In essence, exchanges are markets. They are beneficial when many individuals attempt to purchase and sell the same item concurrently. Famous exchanges in the conventional economy include the New York Stock Exchange and the London Metal Exchange. In the cryptocurrency industry, prominent CEXs include Binance, Coinbase, Gemini, and Kraken.
Some popular CEXs. Image: CoinCulture
By “clearing” deals, centralised crypto exchanges directly engage in markets. Typically, they maintain digital order books, which are listings of open buy and sell orders. They link buyers and sellers and publish current market values based on an asset’s most recent selling price.
CEXs often charge a little higher fees than their decentralised counterparts, but they are typically more secure and user-friendly. For instance, with an instant buy/sell fee of 1%, exchanges such as CoinSpot allow users to purchase cryptocurrencies instantly at the current market price. Though CoinSpot fees are a bit high, users can exchange 360+ cryptocurrencies and enjoy all the fantastic benefits, such as high-security features and 24/7 customer support.
According to a 2021 report by global accounting firm KPMG, exchanges are the most valuable firms in the crypto industry.

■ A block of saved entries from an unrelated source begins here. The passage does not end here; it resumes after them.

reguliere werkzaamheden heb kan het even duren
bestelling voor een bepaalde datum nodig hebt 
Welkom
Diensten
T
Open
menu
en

CEXs are still significantly more prevalent than decentralised exchanges (DEXs) as of February 2022. KPMG discovered that they accounted for around 95% of crypto exchange trade. Binance, a popular centralised crypto exchange, has also opened its DEX. The centralised Binance exchange conducts more than $20 billion in daily transactions, while the largest DEX, Uniswap, processes less than $2 billion.